WORK REQUEST: Identify all lines in the data containing the string "body". Copy them out.

■ ■ ■ ■

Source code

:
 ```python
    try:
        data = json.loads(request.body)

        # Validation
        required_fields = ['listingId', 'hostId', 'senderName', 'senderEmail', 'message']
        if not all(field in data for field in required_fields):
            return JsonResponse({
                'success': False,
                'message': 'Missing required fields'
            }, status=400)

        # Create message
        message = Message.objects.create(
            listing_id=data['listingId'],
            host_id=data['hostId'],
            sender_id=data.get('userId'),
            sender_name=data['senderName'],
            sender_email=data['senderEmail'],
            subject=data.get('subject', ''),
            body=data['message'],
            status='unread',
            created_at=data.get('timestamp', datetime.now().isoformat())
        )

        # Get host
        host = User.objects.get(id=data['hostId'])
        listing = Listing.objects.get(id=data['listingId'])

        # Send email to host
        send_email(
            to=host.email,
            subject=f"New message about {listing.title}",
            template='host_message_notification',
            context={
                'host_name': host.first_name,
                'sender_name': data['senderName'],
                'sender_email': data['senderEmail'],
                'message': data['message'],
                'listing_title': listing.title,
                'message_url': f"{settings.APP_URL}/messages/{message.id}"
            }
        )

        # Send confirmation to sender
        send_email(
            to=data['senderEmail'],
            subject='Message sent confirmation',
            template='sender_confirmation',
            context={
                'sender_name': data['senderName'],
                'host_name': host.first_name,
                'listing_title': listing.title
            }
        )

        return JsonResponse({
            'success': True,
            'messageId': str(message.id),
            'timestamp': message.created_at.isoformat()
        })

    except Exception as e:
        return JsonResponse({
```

■ ■ ■ ■

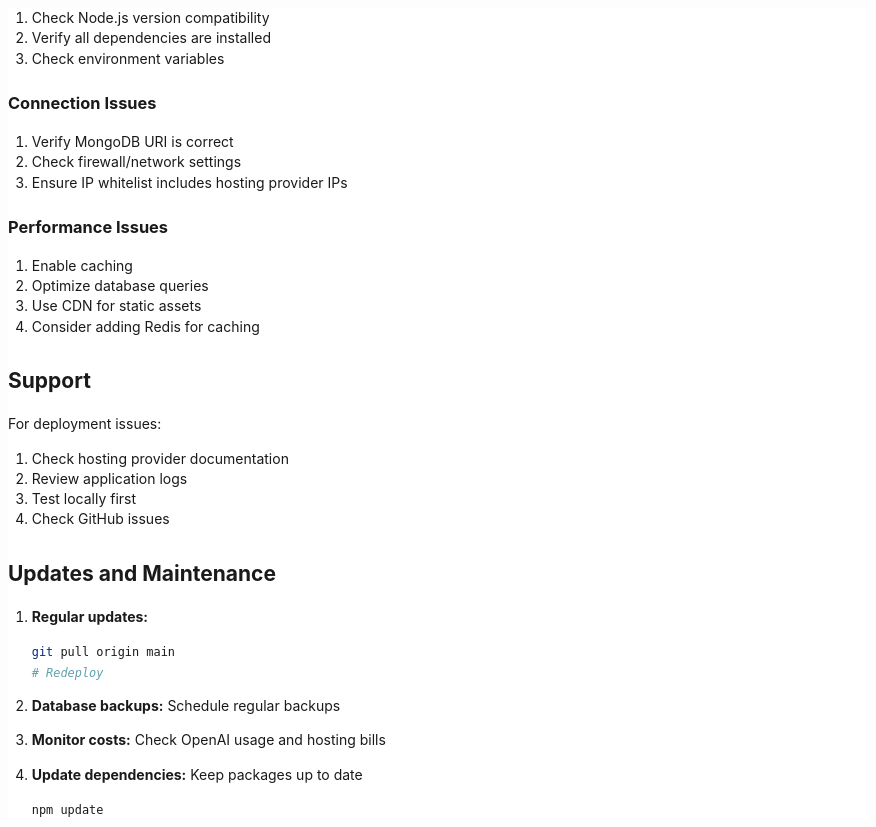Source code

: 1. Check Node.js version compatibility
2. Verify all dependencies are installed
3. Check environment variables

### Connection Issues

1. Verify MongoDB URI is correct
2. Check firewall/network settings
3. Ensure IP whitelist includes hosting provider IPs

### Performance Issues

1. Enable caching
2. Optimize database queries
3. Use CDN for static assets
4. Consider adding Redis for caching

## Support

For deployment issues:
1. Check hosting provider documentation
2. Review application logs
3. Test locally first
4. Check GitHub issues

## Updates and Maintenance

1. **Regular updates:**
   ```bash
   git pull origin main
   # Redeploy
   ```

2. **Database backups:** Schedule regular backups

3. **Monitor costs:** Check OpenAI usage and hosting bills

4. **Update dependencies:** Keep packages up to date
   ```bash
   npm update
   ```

■ ■ ■ ■

SOLUTION:
        data = json.loads(request.body)
            body=data['message'],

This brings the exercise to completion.